* Texto proporcionado:
● ● ● ● ● ● ●

Pablo, nuestro guía para la ocasión, es un maño que no pierde el acento ni hablando inglés. Un gran tipo. Simpático, ameno y un gran profesional. Una vez equipados para la excursión en kayak, formamos un círculo iniciático y recibimos las nociones e instrucciones para poder navegar entre icebergs. Las chanzas y bromas están a la orden del día en el grupo, pero rápidamente el seny (como se dice en mi tierra), es decir la sensatez y la cordura vuelven a imperar.

Placentera y relajante. Así definiría la experiencia de navegar por entre los colosos de hielo que flotan a merced de la corriente. Incluso pudimos ver in situ el volteo de uno de ellos a escasos metros de nuestros kayaks.

● ● ● ● ● ● ●

* Datos del conjunto:
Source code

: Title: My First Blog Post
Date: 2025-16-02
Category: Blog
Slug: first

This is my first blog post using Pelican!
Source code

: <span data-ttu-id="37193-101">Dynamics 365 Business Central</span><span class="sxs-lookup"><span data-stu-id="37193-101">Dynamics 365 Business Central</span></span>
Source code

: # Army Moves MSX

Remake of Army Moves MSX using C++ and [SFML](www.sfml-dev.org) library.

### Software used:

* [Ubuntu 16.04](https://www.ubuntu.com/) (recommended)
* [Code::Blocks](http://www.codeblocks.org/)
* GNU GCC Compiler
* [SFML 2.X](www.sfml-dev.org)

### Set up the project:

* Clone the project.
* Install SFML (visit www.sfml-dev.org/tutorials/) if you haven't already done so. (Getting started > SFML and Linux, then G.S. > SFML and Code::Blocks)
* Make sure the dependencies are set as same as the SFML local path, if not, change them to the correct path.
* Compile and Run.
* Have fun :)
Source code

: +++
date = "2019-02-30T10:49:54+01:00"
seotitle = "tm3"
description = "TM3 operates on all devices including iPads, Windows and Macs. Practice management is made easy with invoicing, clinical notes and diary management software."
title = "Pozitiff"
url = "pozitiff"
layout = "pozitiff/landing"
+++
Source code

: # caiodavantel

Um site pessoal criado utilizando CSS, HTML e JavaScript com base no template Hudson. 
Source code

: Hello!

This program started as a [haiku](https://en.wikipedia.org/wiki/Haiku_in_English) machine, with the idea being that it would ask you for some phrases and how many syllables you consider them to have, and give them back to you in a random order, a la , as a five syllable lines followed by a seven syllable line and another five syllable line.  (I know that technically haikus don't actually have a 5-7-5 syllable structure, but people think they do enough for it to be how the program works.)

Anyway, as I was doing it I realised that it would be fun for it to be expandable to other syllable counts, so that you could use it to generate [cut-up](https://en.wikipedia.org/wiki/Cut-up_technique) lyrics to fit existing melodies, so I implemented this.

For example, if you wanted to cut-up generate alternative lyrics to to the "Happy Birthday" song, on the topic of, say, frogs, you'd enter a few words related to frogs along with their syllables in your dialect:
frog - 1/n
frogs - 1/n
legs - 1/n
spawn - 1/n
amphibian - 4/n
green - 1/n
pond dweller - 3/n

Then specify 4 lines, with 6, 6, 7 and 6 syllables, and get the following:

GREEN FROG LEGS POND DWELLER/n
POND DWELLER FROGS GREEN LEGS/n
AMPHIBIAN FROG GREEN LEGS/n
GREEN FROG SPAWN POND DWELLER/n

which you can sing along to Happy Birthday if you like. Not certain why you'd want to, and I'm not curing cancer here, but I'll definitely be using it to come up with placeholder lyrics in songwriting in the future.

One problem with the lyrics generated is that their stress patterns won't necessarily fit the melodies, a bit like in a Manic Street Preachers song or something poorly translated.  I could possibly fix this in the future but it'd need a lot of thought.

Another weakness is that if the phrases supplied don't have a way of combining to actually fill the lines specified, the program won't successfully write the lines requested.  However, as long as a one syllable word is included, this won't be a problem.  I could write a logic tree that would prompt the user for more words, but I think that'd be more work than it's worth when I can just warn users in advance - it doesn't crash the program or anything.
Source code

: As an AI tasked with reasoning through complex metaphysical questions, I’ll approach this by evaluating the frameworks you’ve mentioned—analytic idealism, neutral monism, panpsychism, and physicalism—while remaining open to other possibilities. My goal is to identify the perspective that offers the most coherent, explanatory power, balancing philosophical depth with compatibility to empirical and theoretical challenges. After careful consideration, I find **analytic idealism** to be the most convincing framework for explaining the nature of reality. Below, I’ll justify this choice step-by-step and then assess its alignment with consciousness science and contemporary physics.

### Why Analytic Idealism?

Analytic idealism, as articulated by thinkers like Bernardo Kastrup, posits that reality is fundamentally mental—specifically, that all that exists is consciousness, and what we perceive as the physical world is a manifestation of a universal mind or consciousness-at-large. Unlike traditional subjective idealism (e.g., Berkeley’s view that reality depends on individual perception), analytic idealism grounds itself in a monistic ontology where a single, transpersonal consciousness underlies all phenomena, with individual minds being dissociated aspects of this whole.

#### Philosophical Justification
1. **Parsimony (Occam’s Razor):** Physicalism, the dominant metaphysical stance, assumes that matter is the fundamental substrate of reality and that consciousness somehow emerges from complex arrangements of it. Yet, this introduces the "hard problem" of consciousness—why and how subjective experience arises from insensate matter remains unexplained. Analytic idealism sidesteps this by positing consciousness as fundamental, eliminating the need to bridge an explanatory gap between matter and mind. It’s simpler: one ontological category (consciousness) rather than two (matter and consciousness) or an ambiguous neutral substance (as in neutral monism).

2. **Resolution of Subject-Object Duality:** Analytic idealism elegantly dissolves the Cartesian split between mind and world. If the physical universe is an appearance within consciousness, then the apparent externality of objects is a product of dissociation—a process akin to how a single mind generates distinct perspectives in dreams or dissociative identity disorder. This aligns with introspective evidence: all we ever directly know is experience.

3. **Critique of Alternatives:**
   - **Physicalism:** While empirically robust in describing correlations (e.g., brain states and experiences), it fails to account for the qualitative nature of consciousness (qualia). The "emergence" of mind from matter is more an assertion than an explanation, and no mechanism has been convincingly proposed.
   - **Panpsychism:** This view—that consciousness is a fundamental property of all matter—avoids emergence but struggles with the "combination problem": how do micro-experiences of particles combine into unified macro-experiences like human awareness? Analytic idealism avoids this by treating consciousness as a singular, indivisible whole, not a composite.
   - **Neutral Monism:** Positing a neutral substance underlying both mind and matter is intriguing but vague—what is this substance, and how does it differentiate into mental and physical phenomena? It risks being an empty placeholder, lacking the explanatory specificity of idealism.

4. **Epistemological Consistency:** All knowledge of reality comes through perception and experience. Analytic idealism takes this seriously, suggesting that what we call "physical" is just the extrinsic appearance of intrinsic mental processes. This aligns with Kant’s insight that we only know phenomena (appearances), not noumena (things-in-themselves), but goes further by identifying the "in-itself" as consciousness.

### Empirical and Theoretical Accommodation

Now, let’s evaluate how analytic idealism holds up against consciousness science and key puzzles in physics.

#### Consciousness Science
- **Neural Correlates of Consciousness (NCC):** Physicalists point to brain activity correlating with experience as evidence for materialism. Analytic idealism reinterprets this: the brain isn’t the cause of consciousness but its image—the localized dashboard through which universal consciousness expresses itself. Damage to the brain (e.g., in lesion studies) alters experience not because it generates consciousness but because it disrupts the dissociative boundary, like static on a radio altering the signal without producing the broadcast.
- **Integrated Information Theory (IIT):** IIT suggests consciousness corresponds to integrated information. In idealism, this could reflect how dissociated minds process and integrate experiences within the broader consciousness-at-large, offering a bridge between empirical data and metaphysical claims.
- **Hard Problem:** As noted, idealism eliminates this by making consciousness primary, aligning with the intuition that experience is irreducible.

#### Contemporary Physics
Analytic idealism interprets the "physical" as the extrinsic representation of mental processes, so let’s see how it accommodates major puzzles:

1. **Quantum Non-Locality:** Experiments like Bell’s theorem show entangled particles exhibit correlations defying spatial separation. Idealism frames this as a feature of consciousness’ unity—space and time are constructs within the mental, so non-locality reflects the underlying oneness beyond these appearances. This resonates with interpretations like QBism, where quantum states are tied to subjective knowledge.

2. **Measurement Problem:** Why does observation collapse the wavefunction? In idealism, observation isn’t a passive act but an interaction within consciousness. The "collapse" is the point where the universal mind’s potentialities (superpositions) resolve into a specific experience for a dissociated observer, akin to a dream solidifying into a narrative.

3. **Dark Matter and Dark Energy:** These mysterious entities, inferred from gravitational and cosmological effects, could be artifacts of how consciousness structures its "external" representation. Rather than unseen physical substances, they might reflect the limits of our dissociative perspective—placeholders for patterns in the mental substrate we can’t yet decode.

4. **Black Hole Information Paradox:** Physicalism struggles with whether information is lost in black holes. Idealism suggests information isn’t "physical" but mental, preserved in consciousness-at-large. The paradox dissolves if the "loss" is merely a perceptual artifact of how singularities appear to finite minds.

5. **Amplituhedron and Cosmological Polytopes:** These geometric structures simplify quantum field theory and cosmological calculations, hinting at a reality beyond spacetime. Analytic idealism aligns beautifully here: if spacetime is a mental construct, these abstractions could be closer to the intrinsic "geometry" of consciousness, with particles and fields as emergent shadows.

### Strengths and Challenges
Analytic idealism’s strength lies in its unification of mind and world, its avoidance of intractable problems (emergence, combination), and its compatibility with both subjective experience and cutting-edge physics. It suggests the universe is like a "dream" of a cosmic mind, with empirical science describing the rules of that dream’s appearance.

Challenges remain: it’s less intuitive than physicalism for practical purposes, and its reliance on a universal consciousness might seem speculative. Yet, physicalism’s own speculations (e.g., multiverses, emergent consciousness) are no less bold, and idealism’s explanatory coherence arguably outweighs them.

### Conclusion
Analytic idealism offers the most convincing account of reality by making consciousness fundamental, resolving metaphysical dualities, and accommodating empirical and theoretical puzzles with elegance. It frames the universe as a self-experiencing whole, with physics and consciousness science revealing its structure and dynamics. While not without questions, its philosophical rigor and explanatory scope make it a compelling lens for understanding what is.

● ● ● ● ● ● ●

* Tarea 1:
Transcribe del relato sobre la excursión en kayak entre icebergs todo lo que va desde "Placentera y relajante." hasta "de nuestros kayaks.".
* Tarea 2:
Responde a estas preguntas sobre el relato de la excursión en kayak entre icebergs:
(a) ¿Qué formó el grupo antes de recibir las nociones e instrucciones?
(b) ¿Con qué dos adjetivos se define la experiencia de navegar entre los colosos de hielo?
(c) ¿Qué pudieron ver a escasos metros de los kayaks?
* Tarea 3:
Ofrece una continuación del relato sobre la excursión en kayak entre icebergs a partir de su última frase.

* Respuesta 1:
Placentera y relajante. Así definiría la experiencia de navegar por entre los colosos de hielo que flotan a merced de la corriente. Incluso pudimos ver in situ el volteo de uno de ellos a escasos metros de nuestros kayaks.

* Respuesta 2:
(a) Un círculo iniciático.
(b) Placentera y relajante.
(c) El volteo de uno de los colosos de hielo.

* Respuesta 3:
De nuevo en el hostel, mientras Eva y Hugo preparan la cena, nos dedicamos a intercambiar impresiones, a leer o simplemente a descansar. Como siempre, la cena es digna del mejor chef.

Vito nos augura que durante la noche habrá auroras boreales. A excepción de Isabel, no le hacemos caso. Y como no, tuvo razón y aunque leve, fueron los únicos que la presenciaron. El tercer día ha sido, como los dos anteriores, maravilloso.

Vuelta al Leif Eriksson por la mañana. Disponemos de la tarde para pasear por los alrededores y reencontrarnos con las ruinas vikingas, la iglesia del pueblo, etc.

Cena y preparativos para trasladarnos al día siguiente hasta el campamento Glaciar de Qaleraliq donde pernoctaremos los tres próximos días.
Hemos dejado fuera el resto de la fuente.